Since 2007, there has been steady progress in using iPS cells as models for the study of diseases. iPS cells derived from both animals and human adults have been isolated which bear the phenotypes (structural characteristics) found in several diseases including Alzheimers, Parkinson's, Huntington's, Multiple Sclerosis, Type 1 Diabetes and Sickle Cell Anemia.  Because these lines of cells exhibit disease-specific phenotypes, researchers are able to study disease mechanisms, and use them for drug screening.
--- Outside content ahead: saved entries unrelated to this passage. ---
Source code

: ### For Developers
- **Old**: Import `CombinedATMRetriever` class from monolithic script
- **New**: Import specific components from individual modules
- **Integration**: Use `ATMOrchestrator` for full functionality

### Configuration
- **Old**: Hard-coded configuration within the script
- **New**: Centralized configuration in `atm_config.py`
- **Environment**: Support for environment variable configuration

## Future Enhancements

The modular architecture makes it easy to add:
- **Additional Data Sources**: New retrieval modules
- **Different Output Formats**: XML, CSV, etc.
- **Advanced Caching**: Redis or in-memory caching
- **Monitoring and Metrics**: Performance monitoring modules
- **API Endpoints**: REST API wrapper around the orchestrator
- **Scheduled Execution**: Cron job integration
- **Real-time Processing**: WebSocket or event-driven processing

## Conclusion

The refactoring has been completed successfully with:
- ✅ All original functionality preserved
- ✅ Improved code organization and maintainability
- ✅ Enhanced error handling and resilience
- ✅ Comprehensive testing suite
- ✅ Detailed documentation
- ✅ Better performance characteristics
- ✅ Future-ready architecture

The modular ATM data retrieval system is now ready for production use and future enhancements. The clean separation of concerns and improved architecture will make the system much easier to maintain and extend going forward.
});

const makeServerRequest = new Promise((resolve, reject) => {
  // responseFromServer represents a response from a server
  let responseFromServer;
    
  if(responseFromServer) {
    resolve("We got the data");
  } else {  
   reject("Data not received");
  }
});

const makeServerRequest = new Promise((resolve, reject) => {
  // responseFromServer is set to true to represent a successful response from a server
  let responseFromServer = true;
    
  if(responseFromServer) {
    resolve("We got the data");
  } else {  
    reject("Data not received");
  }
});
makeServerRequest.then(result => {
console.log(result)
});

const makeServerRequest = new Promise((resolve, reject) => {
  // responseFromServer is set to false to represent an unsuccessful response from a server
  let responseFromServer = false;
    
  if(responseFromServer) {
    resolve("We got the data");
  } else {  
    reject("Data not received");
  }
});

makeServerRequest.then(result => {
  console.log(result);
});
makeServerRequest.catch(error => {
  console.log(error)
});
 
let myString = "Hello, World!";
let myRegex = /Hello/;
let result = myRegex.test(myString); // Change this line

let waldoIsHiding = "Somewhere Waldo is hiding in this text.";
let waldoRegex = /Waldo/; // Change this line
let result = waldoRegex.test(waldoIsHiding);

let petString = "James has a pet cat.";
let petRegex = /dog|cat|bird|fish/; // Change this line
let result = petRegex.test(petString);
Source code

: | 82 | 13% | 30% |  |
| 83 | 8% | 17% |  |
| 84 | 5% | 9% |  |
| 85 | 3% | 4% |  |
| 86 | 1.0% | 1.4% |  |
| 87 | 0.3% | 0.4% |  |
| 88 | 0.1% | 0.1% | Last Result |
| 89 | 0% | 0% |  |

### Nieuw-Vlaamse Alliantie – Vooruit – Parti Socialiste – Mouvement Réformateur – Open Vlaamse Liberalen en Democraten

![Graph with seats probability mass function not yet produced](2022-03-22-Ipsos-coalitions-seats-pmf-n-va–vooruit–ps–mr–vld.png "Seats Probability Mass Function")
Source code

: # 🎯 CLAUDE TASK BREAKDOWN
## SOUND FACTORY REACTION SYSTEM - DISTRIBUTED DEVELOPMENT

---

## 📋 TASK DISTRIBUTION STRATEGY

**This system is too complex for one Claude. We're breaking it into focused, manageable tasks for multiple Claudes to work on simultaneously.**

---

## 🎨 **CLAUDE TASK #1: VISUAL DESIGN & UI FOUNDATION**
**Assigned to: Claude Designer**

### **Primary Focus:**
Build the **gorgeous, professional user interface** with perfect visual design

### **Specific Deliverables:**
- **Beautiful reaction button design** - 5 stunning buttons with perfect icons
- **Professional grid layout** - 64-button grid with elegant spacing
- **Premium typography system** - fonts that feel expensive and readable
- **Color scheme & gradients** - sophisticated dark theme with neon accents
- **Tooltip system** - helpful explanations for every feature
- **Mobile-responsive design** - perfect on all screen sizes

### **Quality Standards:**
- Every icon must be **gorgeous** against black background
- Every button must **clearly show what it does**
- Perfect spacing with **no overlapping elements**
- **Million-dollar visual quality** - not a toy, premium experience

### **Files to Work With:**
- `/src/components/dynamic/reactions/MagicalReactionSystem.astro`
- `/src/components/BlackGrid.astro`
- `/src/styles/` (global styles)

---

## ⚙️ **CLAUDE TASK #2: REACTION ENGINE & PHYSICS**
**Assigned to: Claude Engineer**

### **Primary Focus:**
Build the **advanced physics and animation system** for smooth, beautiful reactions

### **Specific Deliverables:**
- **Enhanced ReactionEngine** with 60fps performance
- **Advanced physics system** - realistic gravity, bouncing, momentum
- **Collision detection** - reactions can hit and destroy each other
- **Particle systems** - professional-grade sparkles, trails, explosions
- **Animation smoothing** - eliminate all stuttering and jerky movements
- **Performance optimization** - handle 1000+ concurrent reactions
Another important inroad in iPS research has been continued confirmation by independent teams of scientists that the reprogramming of adult cells can be accomplished without having recourse to viruses as vehicles for transporting the reprogramming agents into the cells. Rather than having to manipulate the genome itself by inserting viruses into the cells to be reprogrammed -- hazardous to humans -- researchers have identified ways to turn on the pluripotency genes in those cells simply by manipulating the chemical environment of the culture surrounding the cells.  In 2009, researchers were also able to reduce the number of reprogramming factors necessary for accomplishing the task down to only one from the original four used by Dr. Yamanaka in 2007. 
 
Yet, the biggest stem cell news seems to be that stem cells have largely disappeared from the news.  Two factors have contributed to the dearth of headline grabbing stem cell news of late. Despite advances summarized above, the most recent progress is cloaked in such technical complexity that, understandably, journalists have been unusually challenged to make the news accessible to the average reader.

The second factor, more notably, is that stem cell fervor has waned and public frustration over the lack of tangible progress in stem cell science is growing.
 
To be sure, criticism of the lack of progress in the translation of stem cell research to therapies has arisen from surprising sources.  In March of  2009  Dr. Bernadine Healy, director of the National Institutes of Health under the first Bush adminstration, wrote in her U.S. News & World Report column that "embryonic stem cells, once thought to hold the cure for Alzheimer's, Parkinson's and diabetes, are obsolete." An editorial last January in Investor's Business Daily angrily criticized California's Proposition 71. This was the 2004 State law which allotted $6 billion of California taxpayer money to primarily embryo-destructive stem cell research over the next decade, an initiative that rode a tremendous wave of hyped advocacy for embryonic stem cell research. "Five years after a budget-busting $3 billion was allocated to embryonic stem cell research," wrote the editors, "there have been no cures, no therapies and little progress."   Writing earlier this month in the Los Angeles Times, one science reporter felt it was time to offer her own mea culpa: don't blame the scientists for hyping the potential of hESC research; blame us, the reporters.